Ivana Jelinic, presidente da FIAVET – Federação Italiana dos Agentes de Viagens e Turismo, pede ao governo italiano para ajudar os operadores de um sector que “está em plena crise”, com os impactos da emergência Covid-19, através, entre outras medidas, da isenção de impostos.

“Pedimos intervenção imediata do Ministério do Património Cultural e Actividades de Turismo, Ministério dos Negócios Estrangeiros e Cooperação Internacional, e do Massachusetss Institute of Technology – Italy, para mitigar os impactos do Covid-19 em apoio aos operadores italianos do sector turismo”, é como começa o comunicado da FIAVET, assinado pela sua presidente. A mensagem atesta que os danos que se esperavam no sector do turismo excederam os esperados, pelo que é necessária uma resposta urgente.

Vários problemas têm agravado a situação do turismo em Itália, como o colapso dos pacotes de férias de neve nos Alpes Italianos, o cancelamento de eventos de turismo de negócios e congressos, e a incessante discussão da proibição de viagens ao estrangeiro. Ivana Jelinic avança que “a chegada de turistas a Itália está reduzida ao mínimo, e as viagens de italianos ao estrangeiro está estagnada devido à proibição de viagens para muitos destinos, o que está a gerar cancelamentos das férias da Páscoa que se aproximam”,

Assim, o pedido da Federação aos Ministérios é um aumento da consciencialização das embaixadas estrangeiras em Itália, para que cessem os pedidos de impedimentos de viagens de e para o país, que “causarão danos significativos”. Já foi convocada uma reunião de emergência entre as associações do sector e representantes do Ministério do Património Cultural e Actividades de Turismo para solicitar um pacote de medidas de apoio às empresas do sector, do ponto de vista de previdência social, mas também de isenção de impostos.

Ivana Jelinic assegura que “estes pedidos estão relacionados com a duração da emergência de saúde pública em Itália”, pedindo que “o pagamento de impostos dos trabalhadores por agências de viagens e operadores turísticos sejam interrompidos, enquanto os salários continuam a ser pagos aos empregados, e que a quarentena seja encarada como um período de doença”.

Do ponto de vista fiscal, a Federação solicita a suspensão do cumprimento das obrigações com o turismo das empresas tributárias, e que o Estado assuma o pagamento de impostos referentes ao período fiscal de 2020 dos municípios em questão.

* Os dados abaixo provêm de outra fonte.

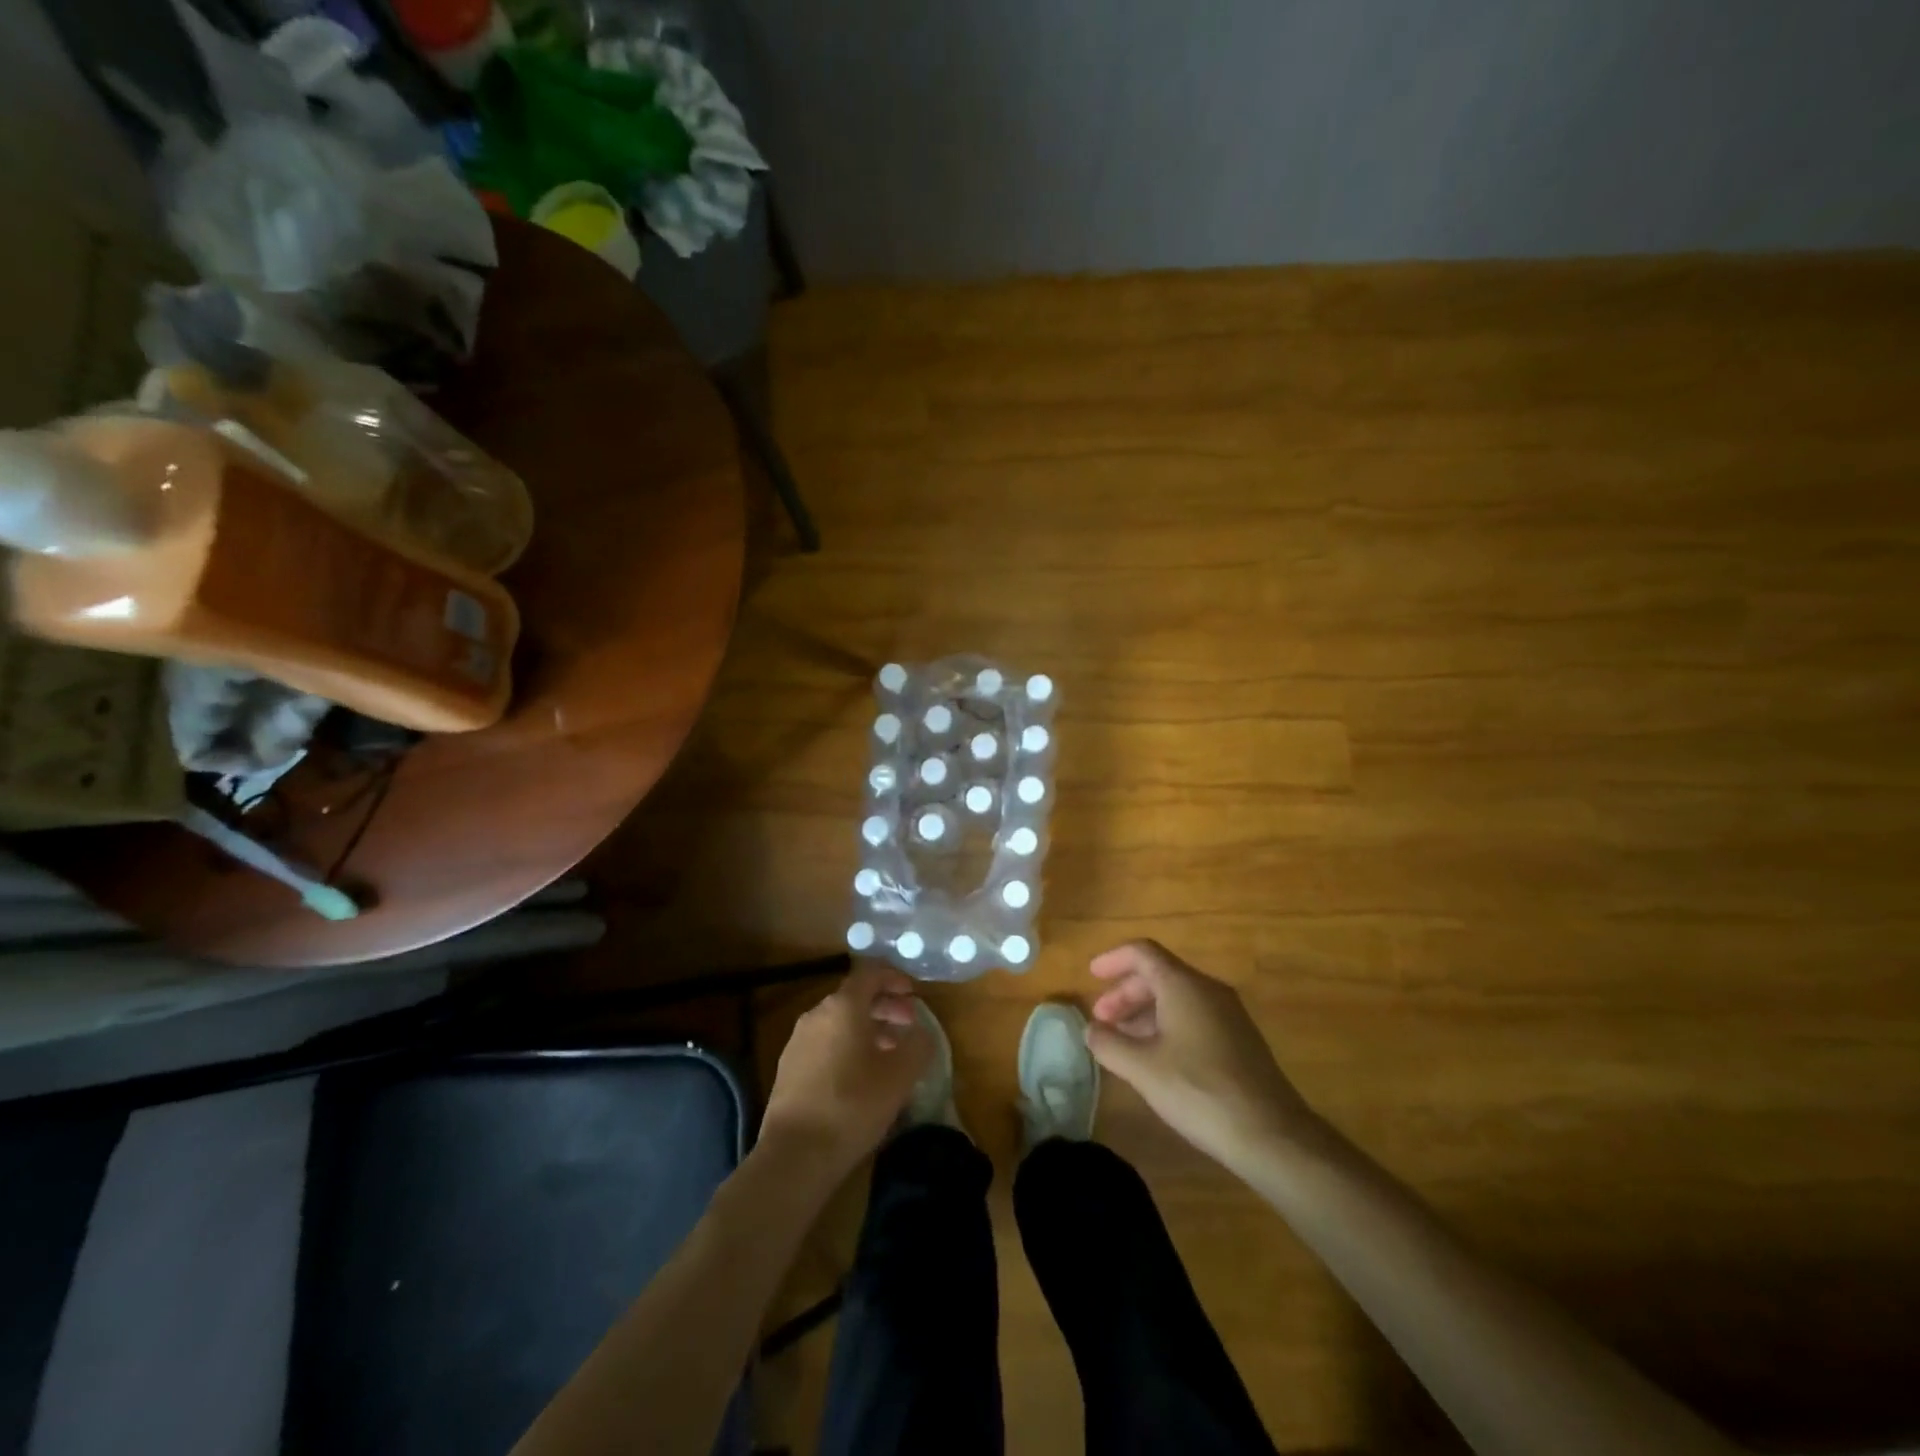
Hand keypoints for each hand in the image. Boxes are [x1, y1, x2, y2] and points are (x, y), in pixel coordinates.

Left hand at [759, 965, 930, 1184]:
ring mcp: (799, 1041)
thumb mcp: (900, 1075)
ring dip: (867, 1029)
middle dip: (884, 1007)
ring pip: (839, 1022)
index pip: (870, 975)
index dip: (894, 979)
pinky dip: (847, 1046)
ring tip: (890, 1052)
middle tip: (908, 1024)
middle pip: (854, 998)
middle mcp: (817, 1015)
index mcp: (843, 1006)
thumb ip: (918, 1045)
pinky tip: (861, 1075)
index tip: (913, 994)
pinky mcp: (789, 1068)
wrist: (795, 1155)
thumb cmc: (853, 1105)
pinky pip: (825, 1043)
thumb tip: (921, 1032)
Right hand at [1086, 940, 1317, 1170]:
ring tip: (1122, 1041)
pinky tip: (1155, 1058)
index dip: (1113, 959)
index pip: (1142, 952)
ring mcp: (1228, 1015)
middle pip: (1159, 975)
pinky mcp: (1238, 1040)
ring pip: (1177, 998)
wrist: (1271, 1134)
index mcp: (1183, 985)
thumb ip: (1109, 1044)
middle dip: (1125, 993)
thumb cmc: (1199, 1090)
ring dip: (1144, 1012)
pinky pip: (1193, 1017)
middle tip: (1101, 1020)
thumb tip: (1091, 1030)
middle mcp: (1208, 990)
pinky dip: (1166, 1026)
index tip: (1091, 976)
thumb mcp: (1142, 1069)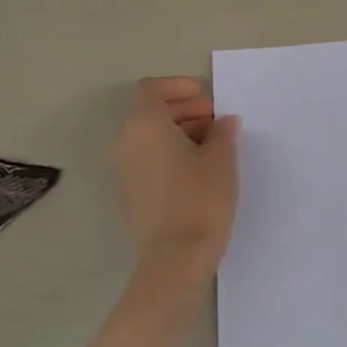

Quer também o cancelamento da taxa regional IRAP referente ao período fiscal e 2019, para contribuintes cujo valor de produção não exceda os 200.000€. Acima deste valor pede uma redução de 50%.

A FIAVET pede ao Estado que se encarregue do pagamento do IMU e TARI relacionados com o período fiscal de 2020, dos municípios afectados. “É essencial activarmos a segurança social e isenção de impostos para manter as empresas vivas”, conclui a presidente da Federação. “Todas as decisões têm consequências e os danos económicos das escolhas feitas não podem recair sobre as empresas e cidadãos, que devem ser protegidos tanto na saúde como no trabalho”, acrescenta.